- [To-do item]:
Please copy the passage on decarbonizing Indonesia's transportation from "Jakarta, February 20, 2023" to "(IESR, IEVO 2023).", changing "transportation sector" to "transport sector" throughout.

*** Excerpt ***

Jakarta, February 20, 2023 – Decarbonizing the transportation sector is one of the key agendas to achieve Indonesia’s net zero emission target by 2060. The transportation sector is the second largest GHG emitter (23%), which road transport contributing 90% of the sector’s emissions, with total emissions in the energy sector closing to 600 MtCO2eq in 2021 (IESR, IEVO 2023).

In a low carbon scenario compatible with the Paris Agreement target (LCCP), emissions from transportation in Indonesia must decline to 100 MtCO2eq in 2050. Meanwhile, in the IESR’s calculation the entire energy sector, including transportation, must be near zero by 2050 to keep the global temperature rise below 1.5 °C. To achieve that, the electrification of transportation and utilization of other sustainable fuels should be prioritized.

One way to decarbonize road transport is by increasing the utilization of electric vehicles (EVs). The substitution of conventional internal combustion engine (ICE) vehicles with EVs is not only a solution to avoid direct GHG emissions from burning fossil fuels but will be a more economical choice given the high energy efficiency of EV technology. EVs are projected to represent more than 60% of vehicles sold globally by 2030. Hence, the supporting infrastructure for EVs in Indonesia, such as EV chargers, urgently needs to be prepared.

*** End of Excerpt ***
*** Supplied records ***

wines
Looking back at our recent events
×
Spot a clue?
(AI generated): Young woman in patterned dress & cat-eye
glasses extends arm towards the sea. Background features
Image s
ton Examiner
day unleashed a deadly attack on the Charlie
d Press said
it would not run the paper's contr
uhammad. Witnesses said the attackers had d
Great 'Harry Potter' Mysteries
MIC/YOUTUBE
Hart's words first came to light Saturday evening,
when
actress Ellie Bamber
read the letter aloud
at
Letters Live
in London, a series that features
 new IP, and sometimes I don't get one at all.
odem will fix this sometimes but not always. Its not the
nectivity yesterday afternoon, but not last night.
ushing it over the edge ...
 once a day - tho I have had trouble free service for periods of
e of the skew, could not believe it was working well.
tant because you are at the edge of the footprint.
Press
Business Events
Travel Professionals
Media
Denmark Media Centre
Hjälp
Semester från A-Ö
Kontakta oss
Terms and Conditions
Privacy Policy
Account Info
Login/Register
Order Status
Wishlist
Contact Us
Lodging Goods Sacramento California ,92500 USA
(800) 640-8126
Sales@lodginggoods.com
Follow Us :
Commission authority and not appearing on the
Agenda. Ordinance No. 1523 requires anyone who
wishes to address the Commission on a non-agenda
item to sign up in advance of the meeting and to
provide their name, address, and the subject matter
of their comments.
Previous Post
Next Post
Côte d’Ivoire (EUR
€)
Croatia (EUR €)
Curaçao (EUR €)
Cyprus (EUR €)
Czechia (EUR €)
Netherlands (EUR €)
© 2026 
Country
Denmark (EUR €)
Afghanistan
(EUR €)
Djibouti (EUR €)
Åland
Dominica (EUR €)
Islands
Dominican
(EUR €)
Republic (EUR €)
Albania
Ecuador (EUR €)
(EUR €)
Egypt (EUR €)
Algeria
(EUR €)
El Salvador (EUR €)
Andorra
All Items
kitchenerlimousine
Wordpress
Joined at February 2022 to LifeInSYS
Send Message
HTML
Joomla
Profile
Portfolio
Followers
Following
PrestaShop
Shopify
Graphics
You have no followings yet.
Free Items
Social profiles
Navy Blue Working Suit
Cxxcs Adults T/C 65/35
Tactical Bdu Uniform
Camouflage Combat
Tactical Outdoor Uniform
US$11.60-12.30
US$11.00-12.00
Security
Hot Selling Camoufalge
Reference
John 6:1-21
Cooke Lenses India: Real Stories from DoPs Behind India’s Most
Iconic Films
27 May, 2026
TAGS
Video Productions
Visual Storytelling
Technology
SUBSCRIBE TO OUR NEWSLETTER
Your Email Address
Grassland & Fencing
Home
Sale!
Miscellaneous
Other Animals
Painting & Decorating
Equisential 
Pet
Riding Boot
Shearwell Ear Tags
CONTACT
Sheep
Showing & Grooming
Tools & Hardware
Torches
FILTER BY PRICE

*** End of Supplied records ***

- [Answer to this exercise]:
Jakarta, February 20, 2023 – Decarbonizing the transport sector is one of the key agendas to achieve Indonesia’s net zero emission target by 2060. The transport sector is the second largest GHG emitter (23%), which road transport contributing 90% of the sector’s emissions, with total emissions in the energy sector closing to 600 MtCO2eq in 2021 (IESR, IEVO 2023).